=== Begin Enclosure ===

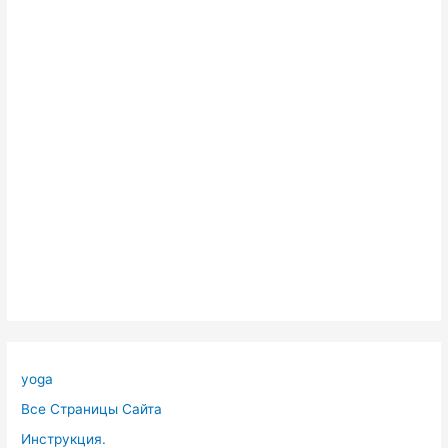
yoga
Все Страницы Сайта
Инструкция.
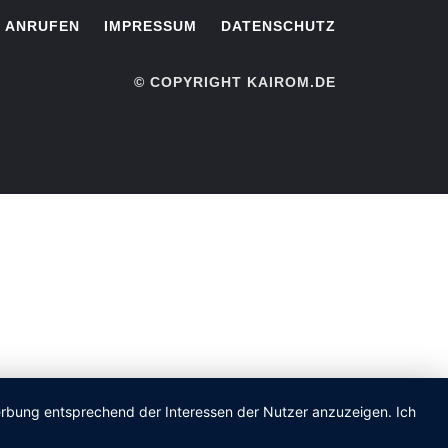
ANRUFEN
IMPRESSUM
DATENSCHUTZ
© COPYRIGHT KAIROM.DE
Werbung entsprechend der Interessen der Nutzer anzuzeigen. Ich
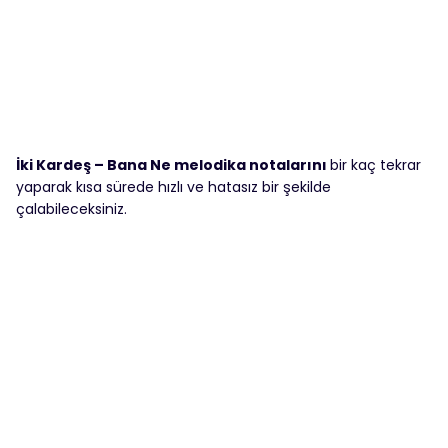
İki Kardeş – Bana Ne melodika notalarını
bir kaç tekrar
yaparak kısa sürede hızlı ve hatasız bir şekilde
çalabileceksiniz.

=== End Enclosure ===

▸ Work to complete
Pictures are to be left out; everything else in the entries is reproduced verbatim.

▸ Answer below
yoga
Все Страницы Сайта
Инструкция.
ANRUFEN
IMPRESSUM
DATENSCHUTZ
© COPYRIGHT KAIROM.DE
Werbung entsprechend der Interessen der Nutzer anzuzeigen. Ich
İki Kardeş – Bana Ne melodika notalarını
bir kaç tekrar
yaparak kısa sürede hızlı ve hatasız bir şekilde
çalabileceksiniz.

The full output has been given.